» Required action
Only the lines that hold "bounding" should be in the answer, each copied from the data below.

» Exercise input
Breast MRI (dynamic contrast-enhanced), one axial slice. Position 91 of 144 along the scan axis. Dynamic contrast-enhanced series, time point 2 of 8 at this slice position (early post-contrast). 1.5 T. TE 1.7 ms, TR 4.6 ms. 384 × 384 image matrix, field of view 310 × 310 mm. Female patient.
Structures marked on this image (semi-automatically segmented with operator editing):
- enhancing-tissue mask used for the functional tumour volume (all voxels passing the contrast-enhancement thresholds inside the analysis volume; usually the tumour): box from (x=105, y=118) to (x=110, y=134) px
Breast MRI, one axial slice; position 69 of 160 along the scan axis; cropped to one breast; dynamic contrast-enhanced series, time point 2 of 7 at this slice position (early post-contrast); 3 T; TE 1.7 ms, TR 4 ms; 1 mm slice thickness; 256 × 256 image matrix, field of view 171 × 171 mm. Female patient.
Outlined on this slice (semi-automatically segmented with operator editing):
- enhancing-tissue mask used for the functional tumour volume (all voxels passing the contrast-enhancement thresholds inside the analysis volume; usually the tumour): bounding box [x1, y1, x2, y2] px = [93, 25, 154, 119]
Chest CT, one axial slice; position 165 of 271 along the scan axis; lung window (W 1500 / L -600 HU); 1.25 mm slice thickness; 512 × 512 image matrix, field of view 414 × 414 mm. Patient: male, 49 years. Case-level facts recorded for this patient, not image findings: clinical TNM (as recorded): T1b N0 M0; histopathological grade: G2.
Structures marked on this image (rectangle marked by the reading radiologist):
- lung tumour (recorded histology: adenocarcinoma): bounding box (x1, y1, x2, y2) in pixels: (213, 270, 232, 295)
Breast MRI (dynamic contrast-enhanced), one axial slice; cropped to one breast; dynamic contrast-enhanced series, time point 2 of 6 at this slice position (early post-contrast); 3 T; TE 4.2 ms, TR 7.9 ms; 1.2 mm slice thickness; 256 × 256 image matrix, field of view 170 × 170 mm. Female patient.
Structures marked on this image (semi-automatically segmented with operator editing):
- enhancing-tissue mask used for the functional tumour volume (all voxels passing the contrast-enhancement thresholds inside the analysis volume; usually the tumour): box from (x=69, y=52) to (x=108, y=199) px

» Response
- enhancing-tissue mask used for the functional tumour volume (all voxels passing the contrast-enhancement thresholds inside the analysis volume; usually the tumour): bounding box [x1, y1, x2, y2] px = [93, 25, 154, 119]
- lung tumour (recorded histology: adenocarcinoma): bounding box (x1, y1, x2, y2) in pixels: (213, 270, 232, 295)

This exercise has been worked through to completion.